The electric field due to uniformly chagred infinitewire is E = λ/(2πε₀r)

 

Step by step explanation:

According to gauss law:

The total flux of electric field E is $\frac{1}{\epsilon_0}$  times the net charge enclosed (q) in the closed surface.

so    

$\phi = \frac{q}{\epsilon_0 }$                             (equation 1)

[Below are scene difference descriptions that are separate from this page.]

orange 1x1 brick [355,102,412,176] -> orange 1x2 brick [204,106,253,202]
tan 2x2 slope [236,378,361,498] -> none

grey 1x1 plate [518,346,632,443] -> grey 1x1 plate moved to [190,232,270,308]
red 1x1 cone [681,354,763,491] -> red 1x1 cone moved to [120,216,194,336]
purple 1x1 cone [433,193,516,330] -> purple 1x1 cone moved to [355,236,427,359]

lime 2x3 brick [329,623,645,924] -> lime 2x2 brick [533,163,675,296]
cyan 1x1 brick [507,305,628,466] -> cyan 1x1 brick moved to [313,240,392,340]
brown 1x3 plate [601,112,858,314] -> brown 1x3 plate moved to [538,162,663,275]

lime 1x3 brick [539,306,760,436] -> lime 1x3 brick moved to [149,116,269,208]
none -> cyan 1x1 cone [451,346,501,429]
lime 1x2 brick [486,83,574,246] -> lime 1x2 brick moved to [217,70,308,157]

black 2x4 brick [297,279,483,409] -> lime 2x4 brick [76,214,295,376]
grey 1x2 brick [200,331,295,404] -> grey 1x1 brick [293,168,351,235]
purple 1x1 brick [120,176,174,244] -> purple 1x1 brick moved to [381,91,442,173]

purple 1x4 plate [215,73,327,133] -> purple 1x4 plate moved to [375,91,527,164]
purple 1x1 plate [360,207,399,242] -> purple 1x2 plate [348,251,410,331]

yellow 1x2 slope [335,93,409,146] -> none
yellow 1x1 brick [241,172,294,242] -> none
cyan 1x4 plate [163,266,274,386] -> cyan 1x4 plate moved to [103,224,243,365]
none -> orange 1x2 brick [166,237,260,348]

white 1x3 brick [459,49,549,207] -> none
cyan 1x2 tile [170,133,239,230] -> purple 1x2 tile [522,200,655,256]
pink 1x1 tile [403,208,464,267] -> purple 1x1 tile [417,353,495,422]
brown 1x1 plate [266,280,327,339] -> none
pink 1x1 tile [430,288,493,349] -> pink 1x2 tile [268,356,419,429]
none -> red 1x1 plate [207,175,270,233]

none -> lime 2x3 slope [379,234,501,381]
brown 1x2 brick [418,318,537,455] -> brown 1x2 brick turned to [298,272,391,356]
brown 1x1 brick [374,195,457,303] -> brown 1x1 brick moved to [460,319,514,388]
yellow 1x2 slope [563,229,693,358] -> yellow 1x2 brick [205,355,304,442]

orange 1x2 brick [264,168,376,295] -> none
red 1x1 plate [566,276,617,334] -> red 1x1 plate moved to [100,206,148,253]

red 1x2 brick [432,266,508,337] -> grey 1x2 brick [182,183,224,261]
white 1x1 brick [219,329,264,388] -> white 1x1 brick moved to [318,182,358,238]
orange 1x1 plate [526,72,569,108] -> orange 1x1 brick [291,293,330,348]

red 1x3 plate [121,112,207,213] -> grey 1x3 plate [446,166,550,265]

$\textbf{Electric flux through curved surface =} \oint Eds\cos \theta\\\\\text{For infinite wire }\theta = 0 \\So,\cos \theta =1\\\\So, \text{Electric flux through curved surface =} \oint Eds\\\\\text{As E does not depends on s and integration of s become }2\pi rl \text{(Surface area of curved part)}$

$\phi = E(2\pi rl)$                     (equation 2)

As the total charge inside a wire = q = λl

putting th value of q in equation (1)

$\phi = \frac{\lambda \times l}{\epsilon_0 }$                         (equation 3)

On comparing equation 2 and 3.

$E(2\pi rl) = \frac{\lambda \times l}{\epsilon_0 }$

$E = \frac{\lambda }{(2\pi r)\epsilon_0 }$

$\textbf{\Large The electric field due to uniform infinite wire =}\\\\E = \frac{\lambda }{(2\pi r)\epsilon_0 }$